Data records
——
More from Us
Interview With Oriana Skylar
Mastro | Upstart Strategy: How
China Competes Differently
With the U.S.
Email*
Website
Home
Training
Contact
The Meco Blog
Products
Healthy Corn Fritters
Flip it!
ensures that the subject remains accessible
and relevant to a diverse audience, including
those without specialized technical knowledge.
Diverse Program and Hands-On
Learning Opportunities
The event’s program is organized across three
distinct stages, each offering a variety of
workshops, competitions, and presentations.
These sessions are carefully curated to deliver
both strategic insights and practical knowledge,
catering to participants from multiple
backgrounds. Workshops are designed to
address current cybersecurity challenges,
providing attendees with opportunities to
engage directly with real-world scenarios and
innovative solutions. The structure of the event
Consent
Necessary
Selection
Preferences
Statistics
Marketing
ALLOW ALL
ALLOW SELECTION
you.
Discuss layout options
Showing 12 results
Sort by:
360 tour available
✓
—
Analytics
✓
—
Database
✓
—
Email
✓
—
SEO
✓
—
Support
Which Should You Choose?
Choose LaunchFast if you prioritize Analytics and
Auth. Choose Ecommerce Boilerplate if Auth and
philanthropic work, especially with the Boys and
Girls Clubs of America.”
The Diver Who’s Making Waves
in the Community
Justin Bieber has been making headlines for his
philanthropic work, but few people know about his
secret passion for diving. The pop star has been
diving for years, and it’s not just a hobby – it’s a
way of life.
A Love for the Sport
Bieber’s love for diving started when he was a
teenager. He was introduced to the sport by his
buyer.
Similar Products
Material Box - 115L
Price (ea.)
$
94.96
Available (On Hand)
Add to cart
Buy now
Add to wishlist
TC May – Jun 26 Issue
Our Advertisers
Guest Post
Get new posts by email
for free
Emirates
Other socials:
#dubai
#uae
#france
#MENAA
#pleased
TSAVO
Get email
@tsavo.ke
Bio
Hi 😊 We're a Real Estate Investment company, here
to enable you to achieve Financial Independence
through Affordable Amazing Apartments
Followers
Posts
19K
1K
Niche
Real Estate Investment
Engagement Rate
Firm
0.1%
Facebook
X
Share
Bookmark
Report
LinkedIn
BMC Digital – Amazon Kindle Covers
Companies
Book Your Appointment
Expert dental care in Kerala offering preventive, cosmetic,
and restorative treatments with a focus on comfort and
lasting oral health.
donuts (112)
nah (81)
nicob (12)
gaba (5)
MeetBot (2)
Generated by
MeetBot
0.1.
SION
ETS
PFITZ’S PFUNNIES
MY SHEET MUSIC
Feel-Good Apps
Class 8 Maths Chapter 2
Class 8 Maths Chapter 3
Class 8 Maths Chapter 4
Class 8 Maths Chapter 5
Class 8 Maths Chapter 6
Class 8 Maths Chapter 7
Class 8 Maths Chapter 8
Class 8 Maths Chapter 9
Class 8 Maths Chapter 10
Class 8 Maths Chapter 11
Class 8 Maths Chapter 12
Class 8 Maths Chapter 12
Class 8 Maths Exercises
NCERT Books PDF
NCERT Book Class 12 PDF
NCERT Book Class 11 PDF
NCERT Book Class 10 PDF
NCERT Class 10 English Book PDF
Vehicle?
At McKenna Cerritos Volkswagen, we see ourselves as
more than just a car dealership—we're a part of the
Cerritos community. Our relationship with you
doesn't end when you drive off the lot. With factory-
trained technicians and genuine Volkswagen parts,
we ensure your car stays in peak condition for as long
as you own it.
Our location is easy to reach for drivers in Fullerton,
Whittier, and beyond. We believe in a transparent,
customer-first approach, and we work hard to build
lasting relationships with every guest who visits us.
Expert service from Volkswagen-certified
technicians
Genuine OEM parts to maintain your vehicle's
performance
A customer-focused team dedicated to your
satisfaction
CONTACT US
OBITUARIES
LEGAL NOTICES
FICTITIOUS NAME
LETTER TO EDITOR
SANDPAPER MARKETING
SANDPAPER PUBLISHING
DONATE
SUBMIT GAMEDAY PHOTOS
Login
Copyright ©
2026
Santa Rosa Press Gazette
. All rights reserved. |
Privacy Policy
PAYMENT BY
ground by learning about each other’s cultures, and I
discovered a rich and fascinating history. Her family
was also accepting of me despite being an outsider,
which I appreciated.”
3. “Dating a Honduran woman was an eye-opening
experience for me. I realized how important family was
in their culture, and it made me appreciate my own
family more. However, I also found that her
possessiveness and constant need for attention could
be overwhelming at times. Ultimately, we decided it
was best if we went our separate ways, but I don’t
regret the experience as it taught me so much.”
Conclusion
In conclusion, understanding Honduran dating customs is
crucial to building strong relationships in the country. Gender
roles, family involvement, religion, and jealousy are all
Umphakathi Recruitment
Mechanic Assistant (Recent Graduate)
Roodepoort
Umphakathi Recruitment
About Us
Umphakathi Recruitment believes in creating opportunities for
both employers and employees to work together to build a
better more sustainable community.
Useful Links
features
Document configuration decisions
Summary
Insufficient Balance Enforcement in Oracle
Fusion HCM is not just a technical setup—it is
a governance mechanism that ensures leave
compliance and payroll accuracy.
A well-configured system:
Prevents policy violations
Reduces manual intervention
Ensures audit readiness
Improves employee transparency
——
Exercise goal:
When copying the data above, please keep exactly the lines from its first line through the line with "those without specialized", both ends included, and drop the rest.

Exercise result:
More from Us
Interview With Oriana Skylar
Mastro | Upstart Strategy: How
China Competes Differently
With the U.S.
Email*
Website
Home
Training
Contact
The Meco Blog
Products
Healthy Corn Fritters
Flip it!
ensures that the subject remains accessible
and relevant to a diverse audience, including
those without specialized technical knowledge.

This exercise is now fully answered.